Algo pasa. Los matrimonios se deshacen como azucarillos en el ácido de la sinrazón y del desasosiego. Ya casi nos hemos acostumbrado. Y actuamos como si todo fuera normal. Cada uno por su sitio y los niños a la consulta del psicólogo. Total, era ya lo mejor. No se hablaban, él la engañaba con otra... En fin, la casuística de rigor.

Uno ya se casa previendo prácticamente su divorcio o separación. Las cosas pueden salir mal, tanto en cuanto yo no voy a estar dispuesto a ceder ni un ápice de mi egotista ubicación. Y se oye hablar de “mi” libertad, de “mis” derechos, de “mi” proyección profesional, de “mi” vida. El mi de lo mío. El yo como ombligo de toda una mezquina cosmovisión.

El matrimonio visto como jerigonza social y cumbre de unas calculadas relaciones congestionadas de sexo e hipotecas (no siempre inmobiliarias). El capricho sustituye al sacrificio, el confort a los hijos y la retórica de mi agrado, placer o satisfacción a la guasa aquella -tan pazguata, piensan- de “hasta que la muerte os separe”.

Y es que los hombres estamos dejando de apreciar las delicias del AMOR con mayúsculas. Preferimos lo sucedáneo, la mentira con apariencia de verdad. Dar la vida por el que amas es una bonita frase, sí, pero poco más. Lo que denominamos amor dura lo que dura la pasión. Porque cuando llega la hora de la verdad esquivamos raudos el compromiso. No vaya a ser que nos complique en exceso.

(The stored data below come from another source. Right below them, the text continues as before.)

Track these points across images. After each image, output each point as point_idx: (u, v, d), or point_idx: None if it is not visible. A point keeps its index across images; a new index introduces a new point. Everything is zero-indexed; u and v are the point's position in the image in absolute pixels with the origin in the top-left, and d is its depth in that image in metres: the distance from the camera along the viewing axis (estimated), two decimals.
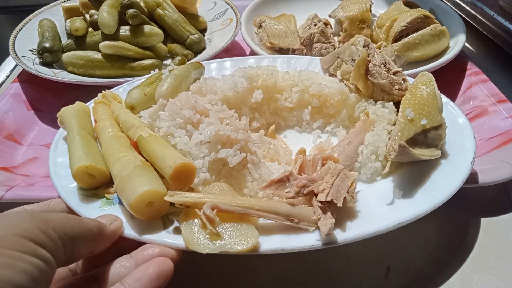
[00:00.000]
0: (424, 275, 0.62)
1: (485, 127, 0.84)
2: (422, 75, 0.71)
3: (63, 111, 0.72)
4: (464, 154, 0.63)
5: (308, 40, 1.05)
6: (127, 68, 1.03)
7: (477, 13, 1.11)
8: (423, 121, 0.62)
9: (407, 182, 0.61)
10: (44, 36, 1.06)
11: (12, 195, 0.70)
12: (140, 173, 0.56)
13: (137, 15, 1.04)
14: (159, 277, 0.47)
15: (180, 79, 0.76)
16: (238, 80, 0.76)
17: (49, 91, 1.03)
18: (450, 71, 0.99)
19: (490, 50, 1.13)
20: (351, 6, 1.11)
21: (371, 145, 0.67)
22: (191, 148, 0.63)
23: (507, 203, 0.72)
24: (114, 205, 0.59)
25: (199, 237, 0.52)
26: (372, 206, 0.58)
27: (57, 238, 0.41)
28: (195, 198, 0.54)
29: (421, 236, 0.67)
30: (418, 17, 1.01)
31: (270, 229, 0.55)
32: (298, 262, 0.64)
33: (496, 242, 0.66)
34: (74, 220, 0.46)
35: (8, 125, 0.91)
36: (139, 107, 0.74)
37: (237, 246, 0.51)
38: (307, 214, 0.55)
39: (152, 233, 0.54)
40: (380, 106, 0.74)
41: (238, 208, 0.53)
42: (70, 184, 0.62)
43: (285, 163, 0.70)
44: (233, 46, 1.19)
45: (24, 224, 0.39)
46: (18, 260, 0.36)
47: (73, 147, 0.64)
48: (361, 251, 0.65)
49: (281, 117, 0.81)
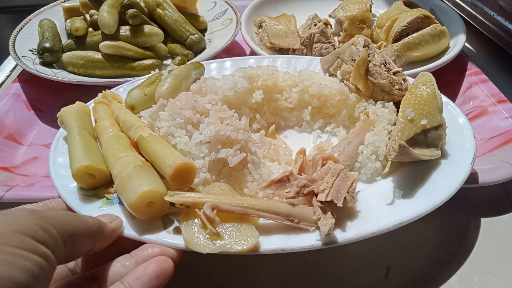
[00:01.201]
0: (424, 275, 0.62)
1: (485, 127, 0.84)
2: (422, 75, 0.71)
3: (63, 111, 0.72)
4: (464, 154, 0.63)
5: (308, 40, 1.05)
6: (127, 68, 1.03)
7: (477, 13, 1.11)
8: (423, 121, 0.62)
9: (407, 182, 0.61)
10: (44, 36, 1.06)
11: (12, 195, 0.70)
12: (140, 173, 0.56)
13: (137, 15, 1.04)
14: (159, 276, 0.47)
15: (180, 79, 0.76)
16: (238, 80, 0.76)
17: (49, 91, 1.03)
18: (450, 71, 0.99)
19: (490, 50, 1.13)
20: (351, 6, 1.11)
21: (371, 145, 0.67)
22: (191, 148, 0.63)
23: (507, 203, 0.72)
24: (114, 205, 0.59)
25: (199, 237, 0.52)
26: (372, 206, 0.58)
27: (57, 235, 0.41)
28: (195, 198, 0.54)
29: (421, 236, 0.67)
30: (418, 17, 1.01)
31: (270, 229, 0.55)
32: (298, 262, 0.64)
33: (496, 242, 0.66)
34: (74, 217, 0.46)
35: (8, 125, 0.91)
36: (139, 107, 0.74)
37: (237, 246, 0.51)
38: (307, 214, 0.55)
39: (152, 233, 0.54)
40: (380, 106, 0.74)
41: (238, 208, 0.53)
42: (70, 184, 0.62)
43: (285, 163, 0.70)
44: (233, 46, 1.19)
45: (24, 221, 0.39)
46: (19, 257, 0.36)
47: (73, 147, 0.64)
48: (361, 251, 0.65)
49: (281, 117, 0.81)
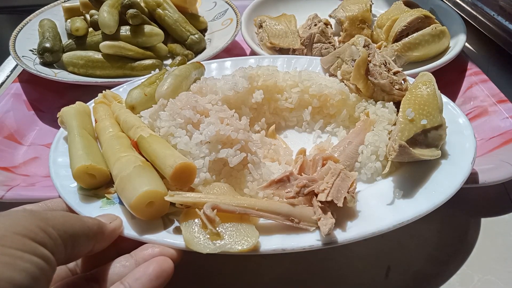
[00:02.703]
0: (424, 275, 0.62)
1: (486, 127, 0.84)
2: (423, 75, 0.71)
3: (63, 111, 0.72)
4: (464, 154, 0.63)
5: (309, 40, 1.05)
6: (127, 68, 1.04)
7: (478, 13, 1.11)
8: (423, 121, 0.62)
9: (407, 182, 0.61)
10: (44, 36, 1.06)
11: (12, 195, 0.70)
12: (141, 173, 0.56)
13: (137, 15, 1.04)
14: (159, 277, 0.47)
15: (180, 79, 0.76)
16: (238, 80, 0.76)
17: (50, 91, 1.03)
18: (450, 71, 0.99)
19: (491, 50, 1.13)
20: (351, 6, 1.11)
21: (371, 145, 0.67)
22: (192, 148, 0.63)
23: (507, 203, 0.72)
24: (114, 205, 0.59)
25: (199, 237, 0.52)
26: (372, 206, 0.58)
27: (57, 237, 0.41)
28: (195, 198, 0.54)
29: (421, 236, 0.67)
30: (418, 17, 1.01)
31: (270, 229, 0.55)
32: (298, 262, 0.64)
33: (496, 242, 0.66)
34: (74, 218, 0.46)
35: (9, 125, 0.91)
36: (140, 107, 0.74)
37: (237, 246, 0.51)
38: (308, 214, 0.55)
39: (152, 233, 0.54)
40: (380, 106, 0.74)
41: (239, 208, 0.53)
42: (71, 184, 0.62)
43: (285, 163, 0.70)
44: (233, 46, 1.19)
45: (24, 222, 0.39)
46: (19, 259, 0.36)
47: (73, 147, 0.64)
48: (361, 251, 0.65)
49: (281, 117, 0.81)
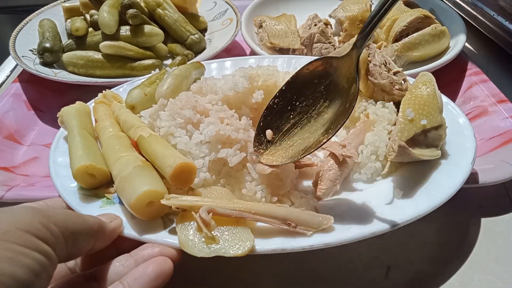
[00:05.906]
0: (424, 275, 0.62)
1: (486, 127, 0.84)
2: (423, 75, 0.71)
3: (63, 111, 0.72)
4: (464, 154, 0.63)
5: (309, 40, 1.05)
6: (127, 68, 1.04)
7: (477, 13, 1.11)
8: (423, 121, 0.62)
9: (407, 182, 0.61)
10: (44, 36, 1.06)
11: (12, 195, 0.70)
12: (141, 173, 0.56)
13: (137, 15, 1.04)
14: (159, 277, 0.47)
15: (180, 79, 0.76)
16: (238, 80, 0.75)
17: (50, 91, 1.03)
18: (450, 71, 0.99)
19: (491, 50, 1.13)
20: (351, 6, 1.11)
21: (371, 145, 0.67)
22: (192, 148, 0.63)
23: (507, 203, 0.72)
24: (114, 205, 0.59)
25: (194, 240, 0.51)
26: (372, 206, 0.58)
27: (59, 233, 0.41)
28: (191, 202, 0.54)
29: (421, 236, 0.67)
30: (418, 17, 1.01)
31: (269, 230, 0.55)
32: (298, 262, 0.64)
33: (496, 242, 0.66)
34: (76, 216, 0.46)
35: (9, 125, 0.91)
36: (140, 107, 0.74)
37: (231, 251, 0.50)
38: (305, 218, 0.54)
39: (152, 232, 0.54)
40: (381, 106, 0.74)
41: (235, 212, 0.53)
42: (71, 184, 0.62)
43: None
44: (233, 46, 1.19)
45: (27, 218, 0.39)
46: (20, 255, 0.36)
47: (73, 147, 0.64)
48: (361, 251, 0.65)
49: None
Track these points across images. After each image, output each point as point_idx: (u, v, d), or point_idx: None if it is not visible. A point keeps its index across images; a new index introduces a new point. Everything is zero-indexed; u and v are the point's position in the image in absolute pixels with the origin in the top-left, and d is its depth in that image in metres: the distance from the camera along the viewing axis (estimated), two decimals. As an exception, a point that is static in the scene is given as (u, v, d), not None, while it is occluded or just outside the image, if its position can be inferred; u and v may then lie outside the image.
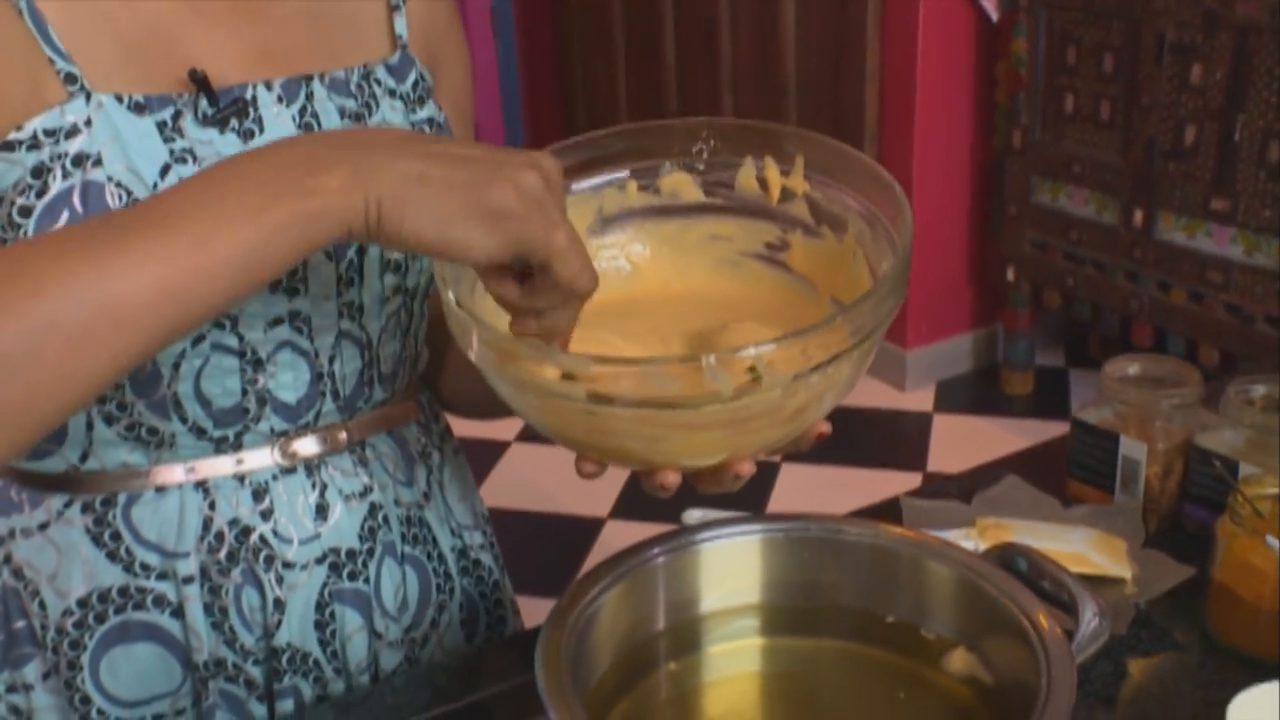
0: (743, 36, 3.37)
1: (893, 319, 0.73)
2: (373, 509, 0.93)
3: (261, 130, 0.85)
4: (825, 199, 0.84)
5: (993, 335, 3.36)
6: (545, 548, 2.67)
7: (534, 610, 1.11)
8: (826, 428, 0.76)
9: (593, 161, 0.85)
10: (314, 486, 0.91)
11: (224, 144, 0.84)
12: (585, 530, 2.71)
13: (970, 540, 0.99)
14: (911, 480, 2.81)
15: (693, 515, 0.96)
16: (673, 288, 0.90)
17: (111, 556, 0.88)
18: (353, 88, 0.90)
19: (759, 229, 0.87)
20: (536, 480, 2.90)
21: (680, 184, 0.86)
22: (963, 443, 3.00)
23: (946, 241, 3.23)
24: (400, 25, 0.94)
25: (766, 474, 2.86)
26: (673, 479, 0.74)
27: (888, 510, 1.08)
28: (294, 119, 0.87)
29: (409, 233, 0.68)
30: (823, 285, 0.85)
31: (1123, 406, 1.05)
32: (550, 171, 0.71)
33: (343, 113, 0.89)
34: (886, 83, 3.09)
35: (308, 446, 0.90)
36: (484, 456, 3.00)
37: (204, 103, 0.83)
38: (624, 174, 0.85)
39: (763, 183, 0.85)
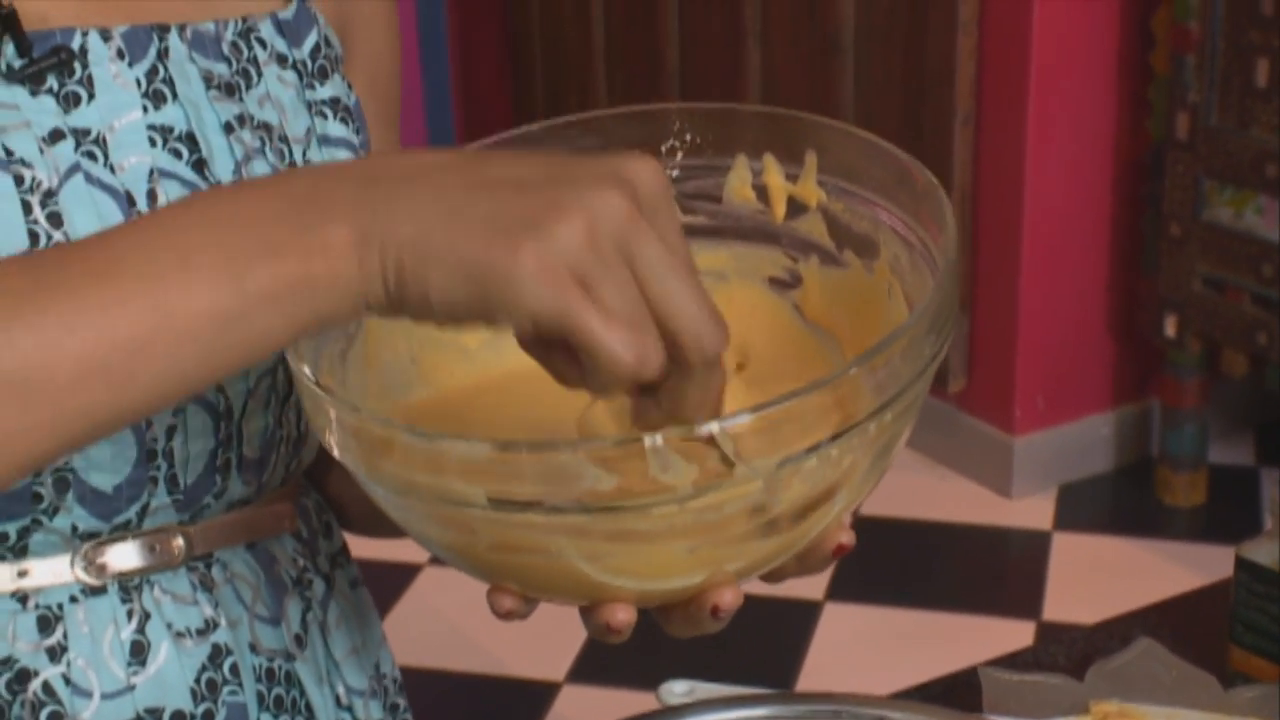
0: (777, -35, 3.43)
1: (932, 374, 0.75)
2: (216, 654, 0.95)
3: (91, 95, 0.89)
4: (848, 212, 0.88)
5: (1144, 417, 3.38)
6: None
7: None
8: (847, 538, 0.79)
9: None
10: (130, 616, 0.93)
11: (36, 110, 0.87)
12: (531, 699, 2.71)
13: (1078, 737, 0.99)
14: (1019, 633, 2.82)
15: (674, 690, 0.98)
16: None
17: None
18: (225, 47, 0.94)
19: (759, 257, 0.91)
20: (456, 622, 2.89)
21: None
22: (1097, 578, 3.01)
23: (1075, 277, 3.25)
24: None
25: (800, 621, 2.87)
26: (622, 616, 0.76)
27: (959, 687, 1.09)
28: (139, 83, 0.90)
29: (438, 297, 0.70)
30: (847, 338, 0.88)
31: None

Amar no es un estado de ánimo, ni una posesión, ni siquiera un sentimiento. Amar es abrazar la voluntad del otro con un piropo, amar significa entregarse hasta la extenuación, amar es olvidarse del propio cuerpo entregando por entero el alma, amar es aprender a ser feliz en una larga instrucción que dura toda la vida.

Pero no nos engañemos, en la raíz de los conflictos matrimoniales hay un profundo olvido de nuestra condición de hijos de Dios. De esa condición trascendente emana todo lo que verdaderamente importa. Tener conciencia de ello implica tratar al otro como lo que es: nuestro camino hacia Dios. Camino de perfección -que diría Santa Teresa-, nunca desgana, desventaja o fraude.

Ya no estamos hablando tan sólo de un estado social o legal, estamos hablando de una vocación, de una llamada específica a la santidad. Cuando se olvida el aspecto sagrado del matrimonio (como el de la vida), nos estamos olvidando de su entraña, de su poesía, de su sentido, de su misión.

Casarse significa creer en la felicidad del hombre. Es más, contraer matrimonio es un acto de creencia, en el que la pedagogía divina se muestra en todo su esplendor. Las contrariedades -con los ojos del alma puestos en Dios- no hacen sino fortalecer esa creencia, esa unidad de hombre y mujer, cuyo prodigio más evidente son los hijos. Con sus risas, chismes y trastadas.